(Keypoint text descriptions)
- - - - - - -

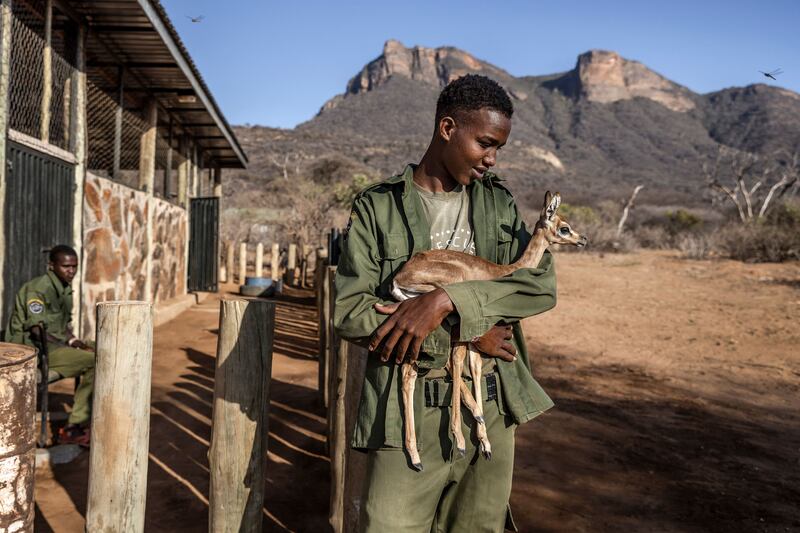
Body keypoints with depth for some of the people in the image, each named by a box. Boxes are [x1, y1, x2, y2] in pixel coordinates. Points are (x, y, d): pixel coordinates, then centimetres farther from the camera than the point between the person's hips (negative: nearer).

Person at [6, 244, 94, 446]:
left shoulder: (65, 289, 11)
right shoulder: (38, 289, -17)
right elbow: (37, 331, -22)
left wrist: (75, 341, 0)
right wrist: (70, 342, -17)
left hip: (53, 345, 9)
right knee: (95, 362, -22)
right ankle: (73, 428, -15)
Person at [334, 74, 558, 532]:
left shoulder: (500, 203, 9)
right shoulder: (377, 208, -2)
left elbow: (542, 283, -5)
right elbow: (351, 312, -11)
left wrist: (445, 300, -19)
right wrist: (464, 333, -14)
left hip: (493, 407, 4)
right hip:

- - - - - - -

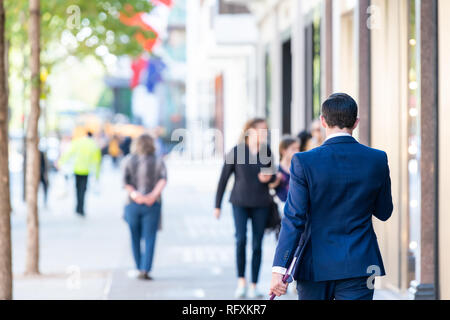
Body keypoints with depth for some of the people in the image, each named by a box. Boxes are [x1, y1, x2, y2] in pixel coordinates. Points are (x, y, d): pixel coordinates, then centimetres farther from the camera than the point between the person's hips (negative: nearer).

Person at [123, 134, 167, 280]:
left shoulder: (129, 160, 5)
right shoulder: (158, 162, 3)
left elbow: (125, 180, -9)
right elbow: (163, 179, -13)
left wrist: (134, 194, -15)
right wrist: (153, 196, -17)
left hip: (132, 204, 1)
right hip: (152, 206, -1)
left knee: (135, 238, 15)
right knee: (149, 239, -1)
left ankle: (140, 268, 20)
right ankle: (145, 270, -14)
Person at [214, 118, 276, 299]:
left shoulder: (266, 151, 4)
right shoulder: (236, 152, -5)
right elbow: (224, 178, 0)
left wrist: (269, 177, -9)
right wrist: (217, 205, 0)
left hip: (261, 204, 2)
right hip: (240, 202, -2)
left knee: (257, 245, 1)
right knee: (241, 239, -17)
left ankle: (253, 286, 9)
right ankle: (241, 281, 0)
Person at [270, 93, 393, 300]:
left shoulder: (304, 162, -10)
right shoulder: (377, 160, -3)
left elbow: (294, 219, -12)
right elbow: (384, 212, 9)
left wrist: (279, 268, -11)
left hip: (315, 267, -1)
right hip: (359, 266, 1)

- - - - - - -

▸ **PROMPT**: Rewrite the stretch from the line containing "left wrist: (134, 194, -15)" through the line containing "left shoulder: (304, 162, -10)", changing "wrist" to "hand" and leaving everything else unchanged. Give only those lines.

▸ **PROBLEM SOLUTION**:
left hand: (134, 194, -15)
right hand: (153, 196, -17)
left hip: (132, 204, 1)
right hip: (152, 206, -1)
left knee: (135, 238, 15)
right knee: (149, 239, -1)
left ankle: (140, 268, 20)
right ankle: (145, 270, -14)
Person at [214, 118, 276, 299]:
left shoulder: (266, 151, 4)
right shoulder: (236, 152, -5)
right elbow: (224, 178, 0)
left hand: (269, 177, -9)
right hand: (217, 205, 0)
left hip: (261, 204, 2)
right hip: (240, 202, -2)
left knee: (257, 245, 1)
right knee: (241, 239, -17)
left ankle: (253, 286, 9)
right ankle: (241, 281, 0)
Person at [270, 93, 393, 300]:
left shoulder: (304, 162, -10)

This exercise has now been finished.